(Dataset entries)
================

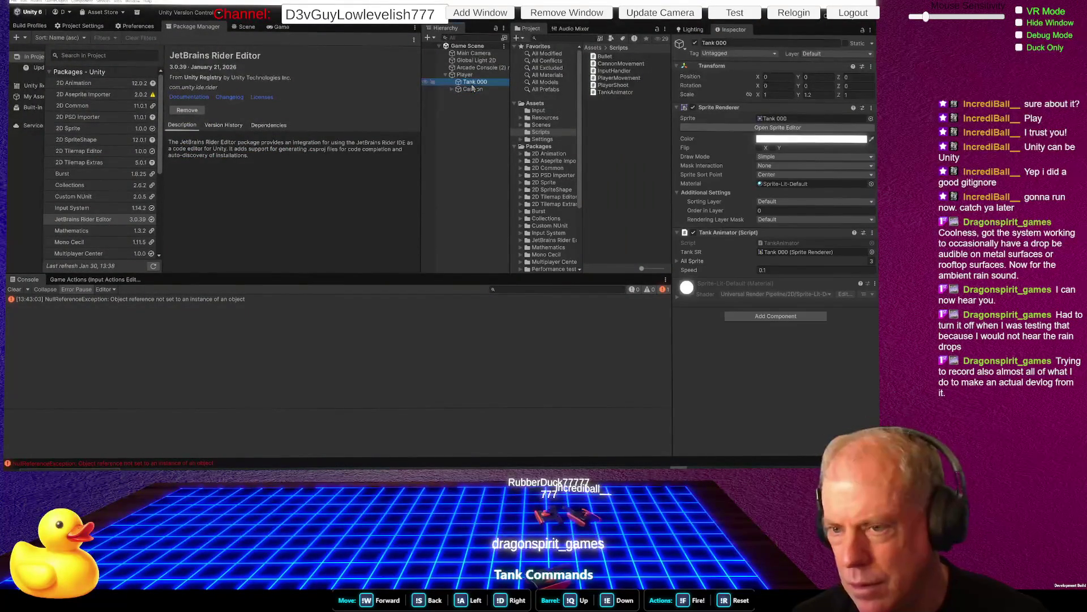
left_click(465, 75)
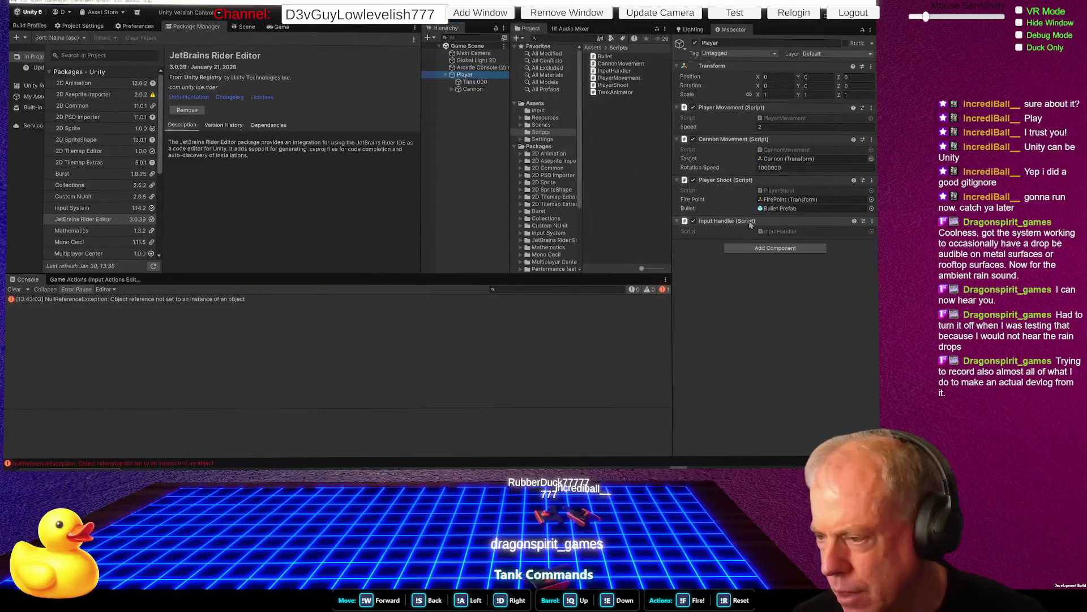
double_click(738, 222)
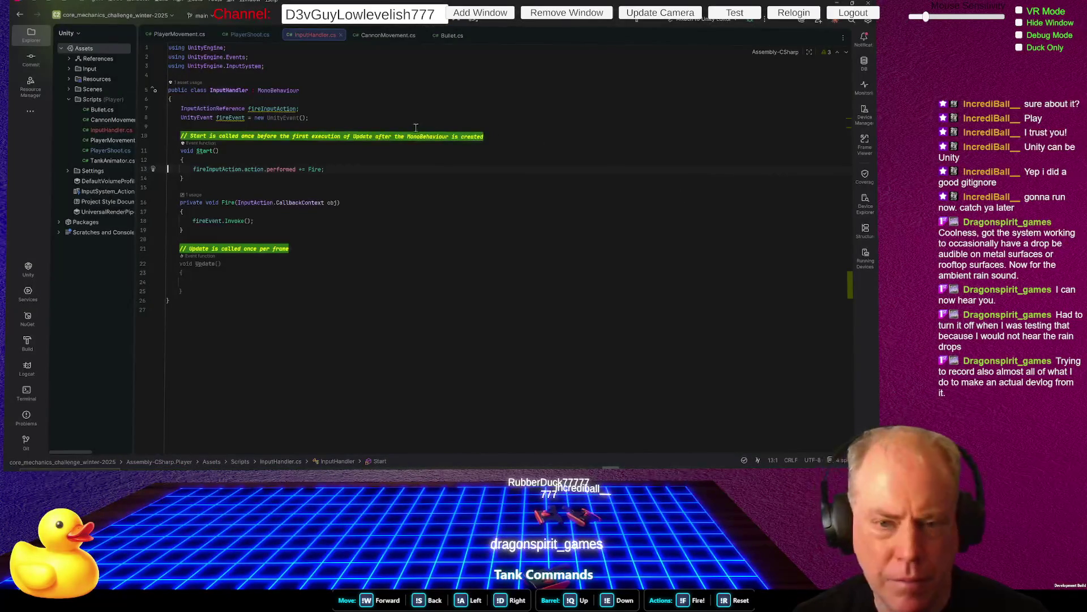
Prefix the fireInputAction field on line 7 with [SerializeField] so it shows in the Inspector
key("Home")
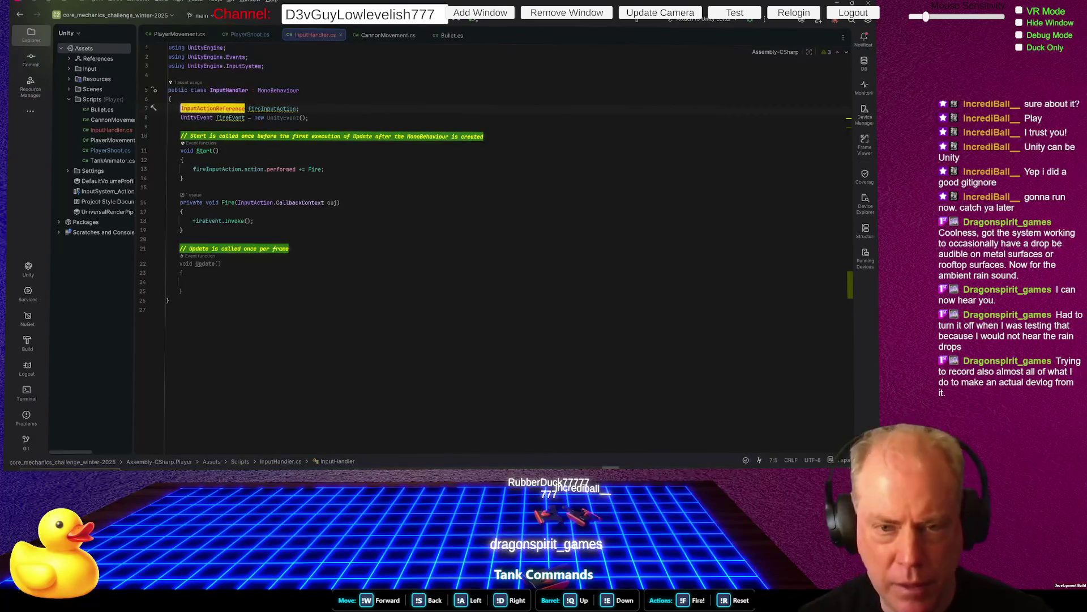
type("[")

================

▸ **Work task**
An exact restatement of the entries above is needed; no picture may appear in it.

▸ **Problem solution**
left_click(465, 75)
double_click(738, 222)
Prefix the fireInputAction field on line 7 with [SerializeField] so it shows in the Inspector
key("Home")
type("[")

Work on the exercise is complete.